上半期の水産物貿易縮小、輸入は円高響かず輸出足踏み

2016年7月29日

 財務省が28日に発表した6月の貿易統計によると、水産物は輸入、輸出とも数量が前年を大きく下回り、全体的に縮小が続いた。1~6月上半期では円高傾向にもかかわらず輸入の国際競争力は回復せず、輸出は逆風の煽(あお)りを受けて足踏み状態となっている。

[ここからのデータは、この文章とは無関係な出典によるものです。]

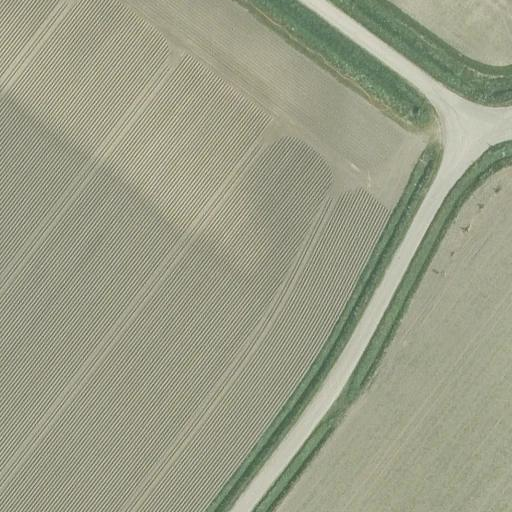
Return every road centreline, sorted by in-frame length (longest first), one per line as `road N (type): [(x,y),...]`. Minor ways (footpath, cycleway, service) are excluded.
road 1 (unclassified): [(239,511),(349,362),(475,127)]
road 2 (unclassified): [(475,127),(308,0)]
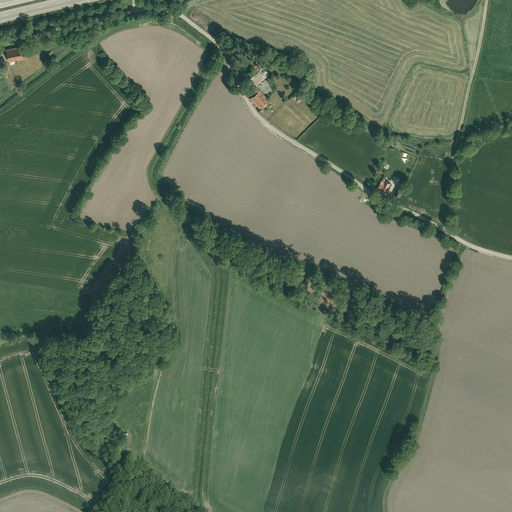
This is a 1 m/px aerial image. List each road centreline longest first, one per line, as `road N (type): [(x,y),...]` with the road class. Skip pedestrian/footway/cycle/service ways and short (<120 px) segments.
road 1 (residential): [(134,10),(184,15),(224,50),(269,124),(454,236),(511,257)]
road 2 (track): [(454,236),(424,404),(386,483),(382,511)]
road 3 (track): [(454,236),(454,136),(483,0)]
road 4 (residential): [(134,10),(56,34),(0,39)]
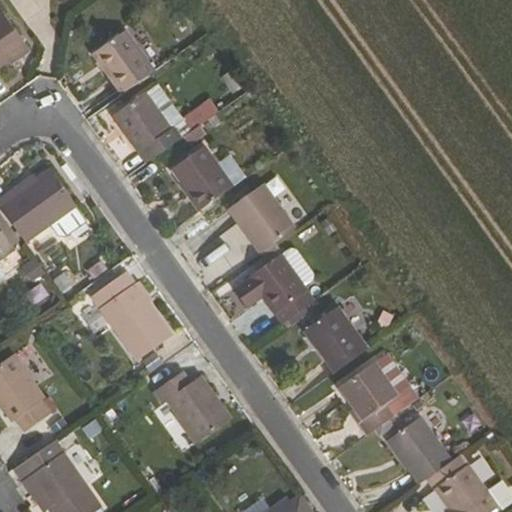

 6月の輸入は18万トン、1224億円で、前年同月と比較して数量15・2%減、金額16・2%減と今年最大の落ち込みとなった。北米のニシンやスケソウスリ身、チリ産のギンなどサケ・マス全般、ウナギ蒲焼などが減少したためで、数量に伴い輸入額も大きく後退した。この結果6月までの上半期は112万4400トン、7545億円と前年同期比で数量6・1%、金額は6・8%減少した。

 輸出も6月こそ5万4578トン、約280億円と前年同月との比較では数量が4・4%減とマイナスが続いた。金額は逆に6・9%増と6か月ぶりにプラスに転じが、1~6月の累計は30万5300トン、1252億円と数量で5・0%昨年を下回り、金額は10・3%減と落ち込んで、2013年以降の急速な伸びを維持することができなかった。[....]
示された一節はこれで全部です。